Автобиография моего прадеда (часть1)

Sep 20, 2005 08:06

Выполняю обещанное. Начинаю выкладывать частями АВТОБИОГРАФИЮ И ВОСПОМИНАНИЯ моего прадеда Ивана Константиновича Любимова.Частями - ибо много (текст в оригинале рукописный, в тетрадочке, а в набранном виде - 8 стр.12 кеглем).

Любимов Иван Константинович
АВТОБИОГРАФИЯ И ВОСПОМИНАНИЯ

Светлой памяти
своей дорогой матери
посвящает
благодарный сын
ЛИК

12.06.37 - 13:30
Москва. Дача Болшево.

» Исходные данные:
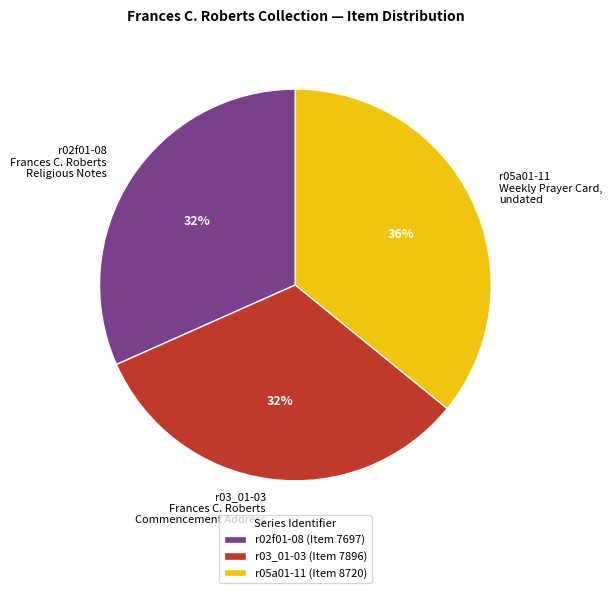

To the nearest percent, what is the difference between the largest and smallest slice percentages?

4%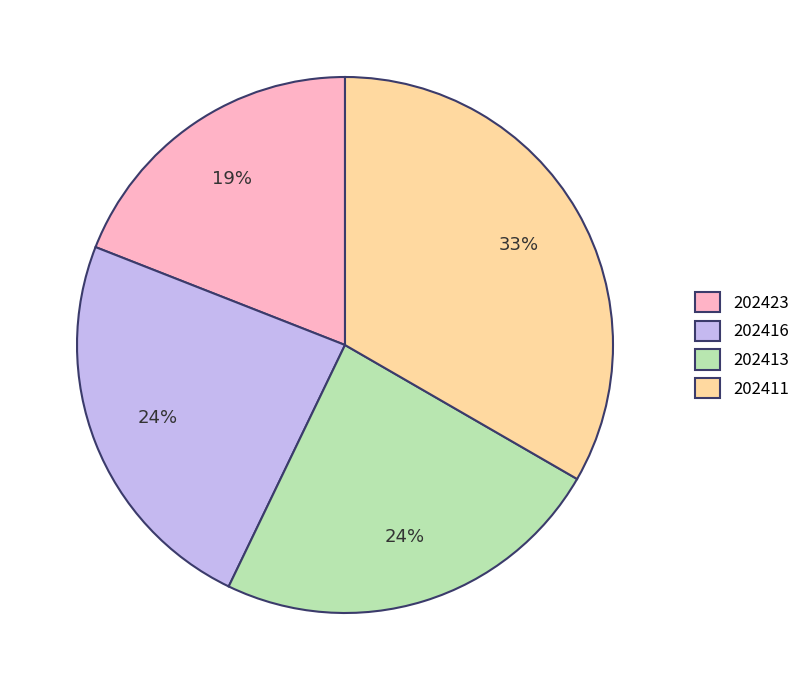

Is it true that 202416 is 15% of the pie?

False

» Что сделать: Воспроизведите текст упражнения целиком, сохранив каждый знак. Материалы взяты из другого источника.

» Ответ к задаче:
Автобиография моего прадеда (часть1)

Sep 20, 2005 08:06

Выполняю обещанное. Начинаю выкладывать частями АВТОБИОГРАФИЮ И ВОСПОМИНАНИЯ моего прадеда Ивана Константиновича Любимова.Частями - ибо много (текст в оригинале рукописный, в тетрадочке, а в набранном виде - 8 стр.12 кеглем).

Любимов Иван Константинович
АВТОБИОГРАФИЯ И ВОСПОМИНАНИЯ

Светлой памяти
своей дорогой матери
посвящает
благодарный сын
ЛИК

12.06.37 - 13:30
Москва. Дача Болшево.